Problem to solve: Only lines holding "round" are needed; copy each of them from the data below.

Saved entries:
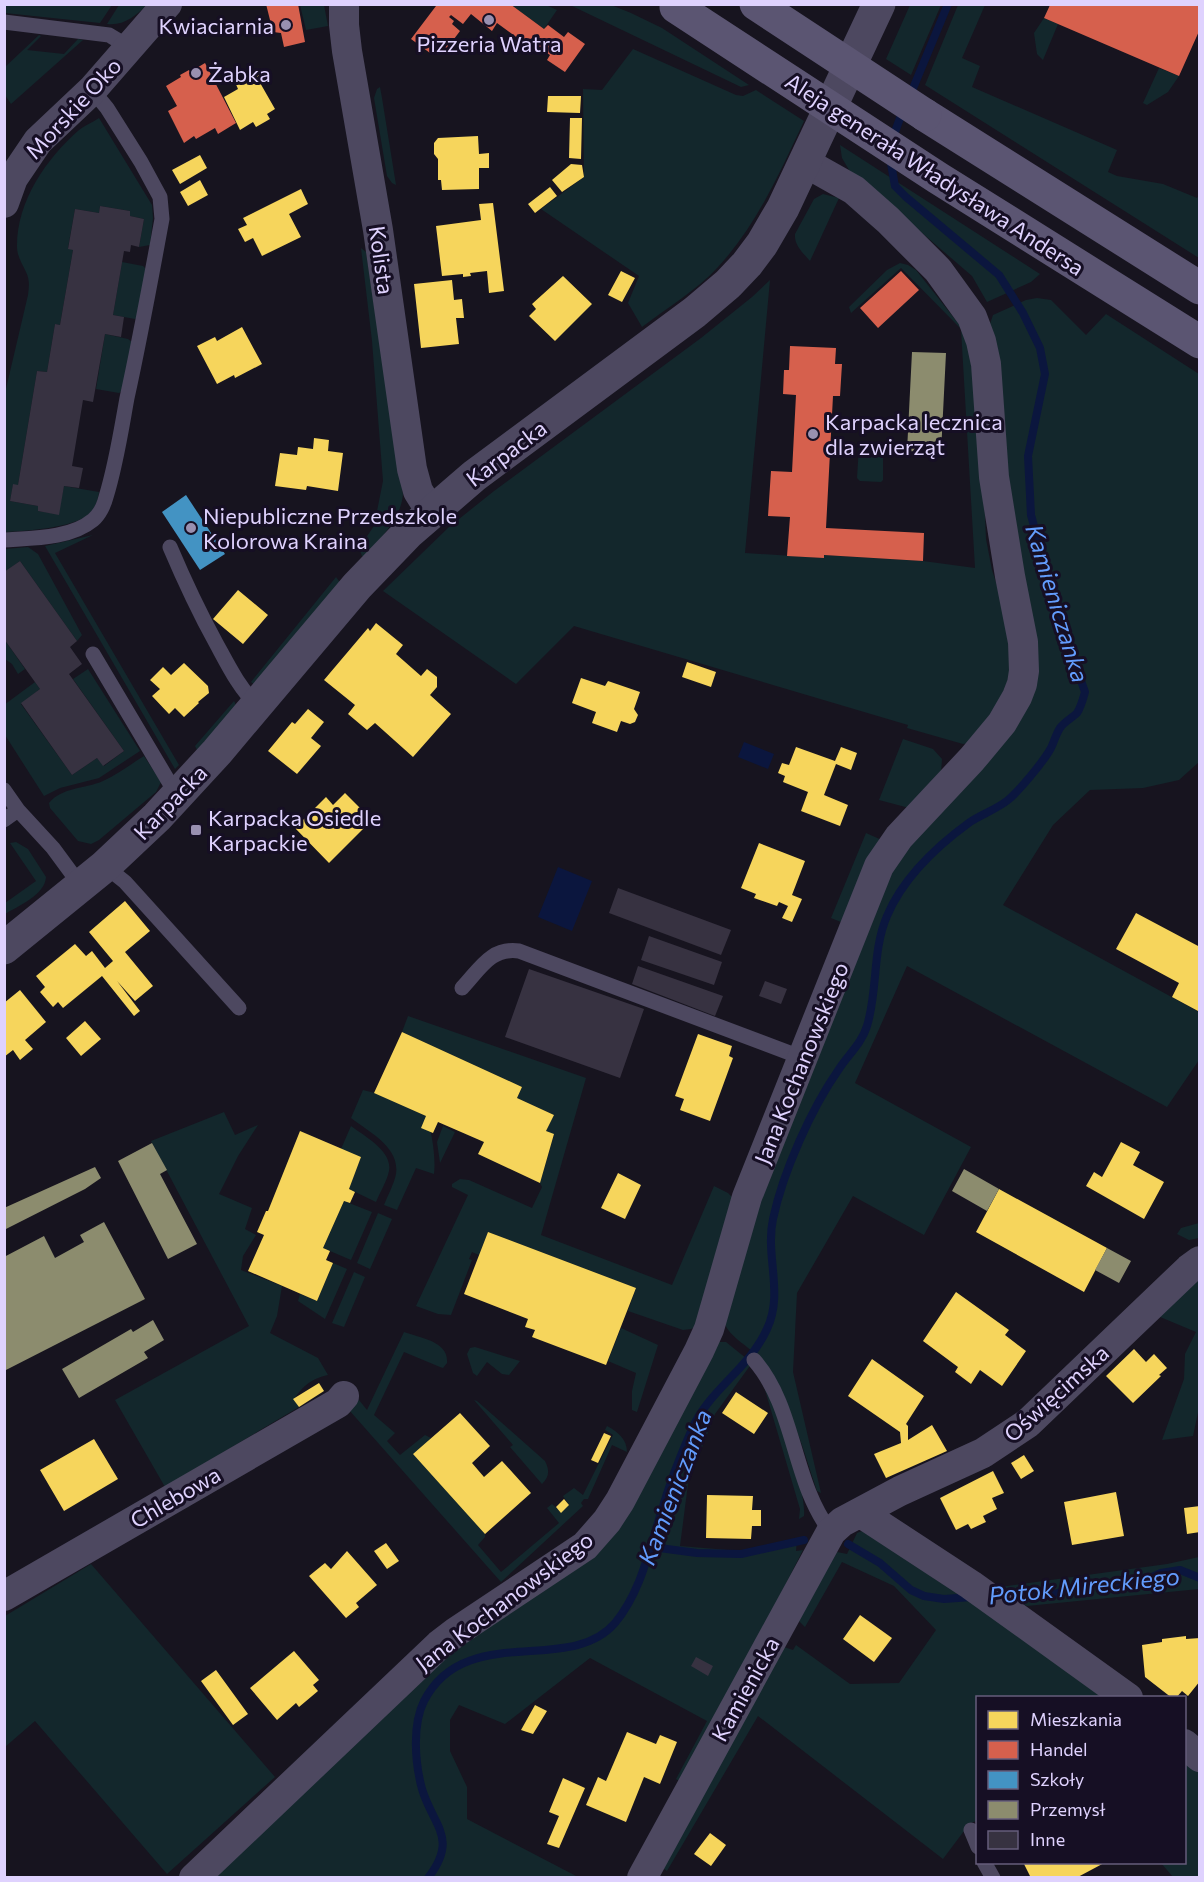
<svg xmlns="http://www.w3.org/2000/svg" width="1204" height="1882" font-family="Commissioner,sans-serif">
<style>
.green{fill:#13272c}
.water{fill:#0b163e}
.homes{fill:#f6d55c}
.shops{fill:#d6604d}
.schools{fill:#4393c3}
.industry{fill:#8c8c6e}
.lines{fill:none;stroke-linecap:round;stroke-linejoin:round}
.stream{stroke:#0b163e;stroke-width:8}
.building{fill:#373241}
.service{stroke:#4d4860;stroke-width:15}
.minor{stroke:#4d4860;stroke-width:30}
.tertiary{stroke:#4d4860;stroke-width:33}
.secondary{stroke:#5b5572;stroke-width:33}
.secondary-bridge{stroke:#5b5572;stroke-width:33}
.poi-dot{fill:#9990b0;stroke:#160f24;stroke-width:2}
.labels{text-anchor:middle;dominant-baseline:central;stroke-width:6;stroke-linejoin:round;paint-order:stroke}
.poi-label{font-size:22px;fill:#dfd2fe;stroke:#160f24;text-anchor:start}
.street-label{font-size:22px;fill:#dfd2fe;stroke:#160f24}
.water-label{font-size:24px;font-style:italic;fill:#629cfd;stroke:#160f24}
</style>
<rect width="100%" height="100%" fill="#17141f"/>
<path class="green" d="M4,5h108l-12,18 -95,-10z
M119,5h28c-12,11 -23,21 -40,19z
M300,5h24l4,21 -22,4z
M511,5h35l11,5 -13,19z
M570,5h41l20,8 31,15 87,57 -8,2z
M910,5h31l-30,70 -25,-16z
M958,5h27l-23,53 18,8 -8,21 145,63 -9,22 9,4 46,8 34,14 2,-3v63l-274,-173z
M1044,18l14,6 -15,36 -6,-6 -3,-21z
M39,35l2,1 -14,14 37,4 14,-15 5,1 -72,64 -6,-9v-28z
M633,49l103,46 7,1 13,-6 48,31c-24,51 -47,104 -86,146 -21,23 -51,41 -76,60l-14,-24 11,-27 -98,-67 43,-32 -1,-88 19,1z
M1159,68l20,8 -11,16 -21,13 -4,-2z
M380,87l2,11 14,87 -4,-2 -5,-7 -13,-78 3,-9z
M99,118l53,87 1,13 -3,27 -11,2 5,-28 -14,-3v-5l-30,-5 -1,7 -24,-4 -7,39 5,2 -13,75 -5,-1 -8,48 -10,-1 -19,114h-5l-3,16 28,5v5l20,3 6,-28 35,6c-1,7 -3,16 -10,22 -15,14 -64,17 -84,18v-139l23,-98c1,-8 2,-15 -2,-23 -4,-9 -9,-15 -9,-26 0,-45 29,-87 62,-116 6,-5 13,-7 20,-12z
M840,145l200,129 -9,8 -44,20 -15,-26 -123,-106 -7,-12z
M823,194l16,4 -29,63c-7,-8 -16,-16 -15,-27l19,-35z
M361,248l5,4 37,242c-2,25 -22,43 -37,62h-4l-3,-8 15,-22 9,-45 -11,-140z
M122,262l21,4 4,4 -9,46 -3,3 -22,-4z
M900,263l8,2 8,5 50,63 15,89 5,117 6,31 13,40 5,33 -1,36 -6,18 -34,46 -6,1 -56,-16 1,-3 -334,-99 -58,58 -133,-93 66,-64 45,-36 207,-153 51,-41 18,-17 -25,273 79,5v-3l99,6 52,7 -14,-239 -60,-61 -50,45 -2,-6 38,-37z
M1037,298l14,2 35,35 20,-21 93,60v388l-20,18 -36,8 -53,2 -37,35 -50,80 196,107v48l-32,47 -260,-141 -52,117 116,64 -47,88 -71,-39 -56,97 -4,79 28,121 -4,-2c-7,-20 -13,-42 -21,-62 -7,-18 -24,-51 -34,-67 -11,-16 -32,-23 -38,-40l34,-122 126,-325 130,-148 6,-150 -30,-253 3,-9 33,-15z
M105,334l23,5 4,3 -9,48 -4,3 -23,-4z
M861,445l20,1 2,2v32l-2,2 -21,-1 -3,-3 2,-32z
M93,535l-38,18 124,212 -4,4 -130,-223z
M28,547l10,7 44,81 -5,6 -57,-80 -15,11v-23z
M336,577l6,8 -86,101 -5,-4z
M4,639l21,30 -7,5 -6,-10 -7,-5z
M88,669l52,82 -41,27 -39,10 -16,8 -39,-61 -1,-30 31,-23 5,7 -19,15 51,71 25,-17 7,8 20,-15 -51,-72z
M234,701l3,6 -40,43 -2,-4z
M903,739l30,10 9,10 -1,14 -28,36 -34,-9z
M144,756l17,26 -5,10 -57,48 -8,4 -13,-3 -28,-33 -1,-5c13,-16 36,-14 54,-22 14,-6 28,-17 41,-25z
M866,833l18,8 -43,81 -10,-4z
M16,842l12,7 18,28c-1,18 -28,29 -41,37v-11l31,-22 -26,-38z
M408,1016l178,62 -45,157 131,50 42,-99 14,7 7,7 -36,125 -8,4 -8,1 -55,-19 8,-23 -148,-56 -9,23 -7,-3 -3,7 3,1 -21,55 -13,-1 -22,-8 52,-111 -16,-8v-3l8,-5 9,1 63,28 10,-21 -2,-4 14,-48 -8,-4 8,-16 -37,-17 5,-11 -120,-55z
M363,1090l12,3 51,23c6,14 10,43 8,58l-18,-6 -19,42 -13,-5c4,-10 10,-21 12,-31 4,-27 -27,-42 -45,-56z
M224,1112l11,23 23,-10 -20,31 -19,38 33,14 -7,21 11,6 -13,21 -2,14 41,16 -5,30 -7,17 48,25 10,17c-17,4 -24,10 -34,24l5,8 -134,80 -50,-87 134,-74 -98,-185z
M351,1126c13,10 42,25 38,45 -2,10 -9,21 -13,31l-27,-13 12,-32 -20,-8z
M443,1126l12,6 -15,31 -3,-21z
M344,1201l28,11 -21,48 -28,-12z
M378,1213l14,6 -22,50 -13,-6z
M1199,1223v15l-10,2 -12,-6 4,-6z
M333,1263l14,6 -22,50 -27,-18 2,-7 17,7z
M354,1272l11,5 -21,50 -12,-4z
M1199,1274l1,129 -7,33 -31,4 22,-61 1,-25 11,-22 -43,-18z
M621,1328l37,17 -21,67 -5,-2v-19l4,-18 -28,-12z
M404,1332c16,6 45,9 43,31l-4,5 -3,-1 -36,-15 -30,63 21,18 -8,8 13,14 25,-20 6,3 -17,16 71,80v3l-7,8 23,27 58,-49 -12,-15 5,-4 9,8 8,-7 -6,-9 11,-8 9,7 30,-60 -8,-5 2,-4c11,6 20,13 20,26l-15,-7 -24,54h-4l-3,4 2,3 -82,76 -152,-172 6,-15 12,15z
M718,1342h8l26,21 -37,51 -27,70 -8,62 60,5 57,-12 -1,12 7,-1 -70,138 -52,94 -5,-3 31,-58 -117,-63 -85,66 -46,-19 -9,15v31l17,36v32l111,58 -371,1 212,-207 147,-100z
M475,1347l45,14 -11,14 -7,-1 -15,-12 -10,14 -4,-3 -6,-19 3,-6z
M760,1373c14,27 47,115 44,143l-5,3 1,-10z
M474,1400l3,1 68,60c5,10 4,16 -3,23l-32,-37 3,-2z
M862,1531l253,166 -137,1 -1,123 -7,2 -27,36 -185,-143 -91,155 -7,-5 121,-220 12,4 3,-5 54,39 49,-1 37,-53 -42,-44 -52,-24 -37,65 -7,-7 39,-68 10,2 10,-21z
M1199,1557v32l-172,17 -34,-18 174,-24z
M91,1564l184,213 -108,97 -132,-153 -30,26v-131z
M1185,1761l14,10v106h-26l-12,-14 23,-1z"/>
<path class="water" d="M744,742l30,12 -6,15 -30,-12z
M558,867l34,14 -20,50 -34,-14z"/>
<path class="homes" d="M251,72h4l7,6 -3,3 16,28 -8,5 3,5 -14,8 -3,-5 -13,8 -16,-33 14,-8 -3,-7z
M548,96h33l-1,17 -33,-1z
M570,118h12l-1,41 -12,-1z
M478,136l1,18 10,-1v15h-10v21l-37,1 -1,-10h-3v-21l-4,-5v-11l4,-5z
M200,155l7,13 -27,16 -8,-14z
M571,164l11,1 2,12 -22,15 -10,-12z
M200,180l8,15 -20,11 -8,-14z
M550,187l7,9 -22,17 -7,-9z
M301,189l7,15 -19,10 12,23 -39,19 -9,-18 -8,4 -7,-13 9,-4 -4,-7z
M493,203l11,88 -15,2 -2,-22 -17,2 1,3 -8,1v-3l-21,2 -6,-50 45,-6 -2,-16z
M621,271l14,7 -13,24 -14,-7z
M563,276l29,28 -37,37 -26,-25 7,-7 -4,-5z
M452,280l2,20 8,-1 2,19h-8l3,26 -38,4 -7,-64z
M242,327l20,37 -27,14 -1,-3 -17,9 -20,-38 18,-9 2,4z
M314,438l15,2 -1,11 15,2 -5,38 -31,-5 -1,4 -31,-4 5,-33 17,2 1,-8 15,2z
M238,590l30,25 -25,29 -30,-25z
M376,623l27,22 -7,9 25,22 6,-7 10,8v10l-7,8 21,19 -38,43 -38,-34 -8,7 -19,-16 7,-9 -31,-25 44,-52 2,3z
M687,662l29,10 -5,15 -29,-10z
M184,663l24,23 1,7 -11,9 1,1 -15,14 -9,-9 -6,6 -17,-18 8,-7 -10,-9 13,-13 8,8z
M581,678l24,8 3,-5 32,11 -6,17 4,6 -3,7 -5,2 -9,-3 -4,11 -25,-9 4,-11 -24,-9z
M308,709l16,13 -13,16 10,8 -24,28 -29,-23 24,-29 3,2z
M796,747l39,14 6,-14 16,6 -6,17 -15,-6 -12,31 24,10 -8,21 -39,-15 7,-19 -25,-10 2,-6 -7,-3 4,-10 7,2z
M345,793l27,27 -43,43 -34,-35 31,-31 7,8z
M759,843l46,18 -13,34 10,4 -10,23 -10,-4 6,-12 -9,-4 -2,4 -23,-8 2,-4 -15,-6z
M125,901l25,30 -25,21 28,34 -18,15 -18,-20 23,30 -6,5 -32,-40 -39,32 -5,-6 -5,5 -13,-15 5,-5 -9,-11 39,-32 11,12 6,-5 13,17 8,-7 -24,-29z
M1136,913l64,34 -2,64 -26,-14 7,-14 -63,-34z
M20,990l26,32 -21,18 8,9 -13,11 -7,-10 -9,7v-54z
M85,1021l16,18 -20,17 -15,-18z
M402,1032l120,55 -5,11 37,17 -8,16 8,3 -14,49 -62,-29 6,-12 -46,-20 -5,11 -12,-5 5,-12 -52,-23z
M698,1034l34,12 -3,10 4,2 -23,63 -30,-11 4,-11 -9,-3z
M300,1131l61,26 -12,32 6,3 -5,11 -6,-2 -21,47 7,3 -4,9 7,3 -16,38 -69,-30 16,-36 -7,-3 9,-21h2z
M1121,1142l19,10 -7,13 31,17 -20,37 -58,-33 8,-14 8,5z
M618,1173l23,12 -16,34 -24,-11z
M999,1189l108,59 -23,44 -108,-60z
M488,1232l148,56 -30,77 -74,-28 3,-7 -10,-3 3,-8 -64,-25z
M956,1292l53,38 -4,5 21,16 -24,35 -22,-16 -9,14 -16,-12 3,-5 -35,-26z
M1134,1349l12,13 8,-8 13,14 -8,7 2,1 -28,27 -27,-27z
M872,1359l52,37 -18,28 2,2v14l24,-15 15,26 -61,27 -12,-24 27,-11 -1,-11 -52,-36z
M319,1383l5,8 -25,16 -6,-8z
M736,1392l32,21 -14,21 -32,-21z
M460,1413l30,33 -18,17 12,14 18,-16 29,32 -46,41 -72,-80z
M604,1433l7,3 -13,27 -7,-3z
M94,1439l24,40 -54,32 -24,-41z
M1024,1455l10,16 -13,8 -10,-16z
M993,1471l11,22 -12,5 5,11 -14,7 3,6 -15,7 -3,-5 -12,6 -16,-32z
M1116,1492l8,44 -52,9 -8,-43z
M707,1495l46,1 -1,14h9v16h-9l-1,13 -45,-1z
M564,1499l5,6 -8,8 -5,-6z
M1200,1506v26l-13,2 -3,-26z
M386,1543l13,18 -12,8 -13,-18z
M347,1551l30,34 -21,18 3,4 -13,11 -37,-42 16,-13 6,6z
M860,1615l32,23 -18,24 -31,-23z
M1186,1636v3l14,-1v43l-12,15 -6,-5 -6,7h-4l-27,-21 -3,-32 20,-3v-3z
M294,1651l25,29 -6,5 5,6 -19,16 -3,-4 -19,17 -27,-32z
M216,1670l32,44 -15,11 -32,-44z
M535,1705l12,6 -14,23 -12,-4z
M627,1732l29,12 4,-9 17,7 -17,42 -16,-7 -18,45 -40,-17 12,-28 8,4z
M563,1778l22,10 -26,60 -12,-4 12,-28 -10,-4z
M710,1833l16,12 -15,21 -17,-12z
M1023,1862h83l-30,16h-45z"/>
<path class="shops" d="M266,4h32l7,38 -21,5 -3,-14 -8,-1z
M434,4h76l34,25 4,-4 16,12 4,-5 17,12 -20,28 -18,-12 3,-5 -17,-11 -3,3 -33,-24 -5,8 -21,-17 -8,10 -12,-9 -2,2 5,4 -2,3 8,7 -18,24 -9,-6 -3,4 -19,-14 25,-33z
M1050,5h150v24l-21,47 -135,-58z
M205,63l31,60 -18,11 -3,-6 -19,11 -2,-3 -10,7 -16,-32 9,-5 -11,-20 15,-9 -1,-2 9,-5 1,2z
M901,271l18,19 -41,38 -18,-20z
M790,346l46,2 -1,16h7l-2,32h-7l-7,132 98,5 -1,28 -99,-6v3l-37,-2 3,-39 -22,-1 3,-45 21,1 4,-77 -13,-1 1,-24h5z"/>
<path class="schools" d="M186,495l39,59 -25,16 -38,-58z"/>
<path class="industry" d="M912,352l34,1 -5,100 -34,-2z
M152,1143l15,27 -7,4 37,70 -29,15 -50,-98z
M95,1167l6,11 -16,11 -81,41v-22z
M964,1169l35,20 -12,22 -35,-20z
M104,1222l41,77 -141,72v-114l40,-21 11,22 29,-16 -4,-7z
M1107,1248l24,13 -12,22 -24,-13z
M153,1320l11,20 -20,12 4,6 -69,40 -17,-29 69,-40 2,3z"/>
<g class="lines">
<path class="stream" d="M909,98l39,-94
M892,140l11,-30
M848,1544l32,19 31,27 13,6 20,3 28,-2
M652,1547l45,6 44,1 63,-14
M1000,1595l54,-1 38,-11 45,1 24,-11 19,-3 20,8
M428,1878c31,-40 5,-52 -6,-89 -7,-26 -10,-64 2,-88 41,-80 146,-25 191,-78 26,-31 34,-73 46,-110 8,-28 19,-57 31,-84 17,-39 57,-60 75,-100 17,-36 -2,-73 6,-110 10,-47 38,-110 66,-150 9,-14 23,-26 28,-43 11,-36 5,-75 20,-110 16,-38 50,-70 83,-94 12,-8 27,-13 38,-22 11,-9 36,-39 43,-52 3,-6 5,-14 9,-20 4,-6 12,-10 17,-15 4,-6 6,-14 8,-21l-25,-71 -29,-106 -3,-59 17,-82 -5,-26 -17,-35 -24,-38 -93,-78 -11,-11 -5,-28"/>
</g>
<path class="building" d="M100,206l30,5v5l14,3 -5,28 -8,-2 -1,7 -6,-1 -11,64 11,2 -3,20 -16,-3 -12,68 -10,-2 -11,66 11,2 -4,20 -15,-2 -5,29 -21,-4v-5l-28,-5 3,-17 5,1 19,-114 10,1 8,-48 5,1 13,-75 -5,-1 7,-40 24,4z
M20,561l57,80 -7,6 12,17 -13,10 55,77 -21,15 -6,-8 -25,17 -51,-72 19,-14 -36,-50v-67z
M618,888l113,42 -10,25 -112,-42z
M649,936l73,26 -8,23 -73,-25z
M638,966l85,30 -8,20 -83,-32z
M529,969l115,40 -24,69 -115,-41z
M765,981l22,8 -6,15 -22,-8z
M696,1657l17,9 -5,10 -17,-10z"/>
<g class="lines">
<path class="service" d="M4,22l105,13 20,12
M4,540c28,-2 66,-1 89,-20 6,-5 11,-15 13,-23 10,-32 15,-66 21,-99 13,-59 24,-119 35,-179l-2,-22 -19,-35 -34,-54 -15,-18
M170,547c14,33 29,65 46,96 12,22 23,45 41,62
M93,654l76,128 9,13
M4,790l14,20 35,38 28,38
M4,820l14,-10
M105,866l20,16 114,126
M462,988c18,-19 29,-41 57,-37l284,107
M754,1360c42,48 38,122 77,172
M971,1830l7,17
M984,1862l9,16"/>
<path class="minor" d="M344,4v21l3,26 31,179 34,239 6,22 13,21
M4,203l9,-25 25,-37 54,-51 75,-86
M861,1513l110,72 157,113
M4,1596l334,-193 6,-7
M1184,1744l16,13
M194,1878l245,-233 17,-13 129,-86 22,-25 13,-20 79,-150 10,-22 38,-132 132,-331 20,-29 73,-78 30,-36 15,-26 5,-13 2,-13 -1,-29 -13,-66 -16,-99 -8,-113 -5,-23 -9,-24 -34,-47 -50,-50 -34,-30 -48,-27
M642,1878l189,-346 11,-10 58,-31 83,-38 45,-30 161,-154 11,-8"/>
<path class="tertiary" d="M4,948l101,-82 52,-49 60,-65 140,-166 51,-53 66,-57 221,-164 33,-28 19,-20 15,-20 21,-36 96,-204"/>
<path class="secondary" d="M925,115l275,173"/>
<path class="secondary-bridge" d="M756,4l169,111
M676,7l262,171 262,164"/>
</g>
<g class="poi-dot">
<circle cx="489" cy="20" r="6"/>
<circle cx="286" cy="25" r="6"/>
<circle cx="196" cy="73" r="6"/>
<circle cx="813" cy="434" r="6"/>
<circle cx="191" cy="528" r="6"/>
<rect x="190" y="824" width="12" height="12" rx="3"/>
</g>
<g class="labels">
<g class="poi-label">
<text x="274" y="25" text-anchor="end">Kwiaciarnia</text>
<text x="489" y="43" text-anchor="middle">Pizzeria Watra</text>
<text x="208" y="73">Żabka</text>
<text x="825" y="421">Karpacka lecznica<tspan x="825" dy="25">dla zwierząt</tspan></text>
<text x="203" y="515">Niepubliczne Przedszkole<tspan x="203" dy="25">Kolorowa Kraina</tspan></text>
<text x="208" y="817">Karpacka Osiedle<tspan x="208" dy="25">Karpackie</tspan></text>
</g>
<g class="street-label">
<text transform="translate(73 108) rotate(-47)">Morskie Oko</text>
<text transform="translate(935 174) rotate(33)">Aleja generała Władysława Andersa</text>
<text transform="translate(382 260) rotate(82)">Kolista</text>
<text transform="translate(506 453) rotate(-37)">Karpacka</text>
<text transform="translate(170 802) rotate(-46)">Karpacka</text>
<text transform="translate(801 1063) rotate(-68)">Jana Kochanowskiego</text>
<text transform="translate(1056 1393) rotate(-42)">Oświęcimska</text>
<text transform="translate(175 1497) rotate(-30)">Chlebowa</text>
<text transform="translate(504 1601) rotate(-37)">Jana Kochanowskiego</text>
<text transform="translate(745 1689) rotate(-61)">Kamienicka</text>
</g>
<g class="water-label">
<text transform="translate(1058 603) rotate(73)">Kamieniczanka</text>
<text transform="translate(674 1487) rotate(-69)">Kamieniczanka</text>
<text transform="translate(1084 1585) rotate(-6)">Potok Mireckiego</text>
</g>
</g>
<rect width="1204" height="1882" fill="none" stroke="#dfd2fe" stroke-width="12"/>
<rect x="976" y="1696" width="210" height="168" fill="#160f24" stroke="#665d7b" stroke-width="1.5"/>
<rect x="988" y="1711" width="30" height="18" fill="#f6d55c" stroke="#665d7b" stroke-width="1.5"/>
<text x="1030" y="1726" font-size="18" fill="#dfd2fe">Mieszkania</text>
<rect x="988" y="1741" width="30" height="18" fill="#d6604d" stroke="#665d7b" stroke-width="1.5"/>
<text x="1030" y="1756" font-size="18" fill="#dfd2fe">Handel</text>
<rect x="988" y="1771" width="30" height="18" fill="#4393c3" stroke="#665d7b" stroke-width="1.5"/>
<text x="1030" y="1786" font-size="18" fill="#dfd2fe">Szkoły</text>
<rect x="988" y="1801" width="30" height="18" fill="#8c8c6e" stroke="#665d7b" stroke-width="1.5"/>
<text x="1030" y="1816" font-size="18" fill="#dfd2fe">Przemysł</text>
<rect x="988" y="1831" width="30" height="18" fill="#373241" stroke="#665d7b" stroke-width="1.5"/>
<text x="1030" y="1846" font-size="18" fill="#dfd2fe">Inne</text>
</svg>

Your solution:
.lines{fill:none;stroke-linecap:round;stroke-linejoin:round}
.labels{text-anchor:middle;dominant-baseline:central;stroke-width:6;stroke-linejoin:round;paint-order:stroke}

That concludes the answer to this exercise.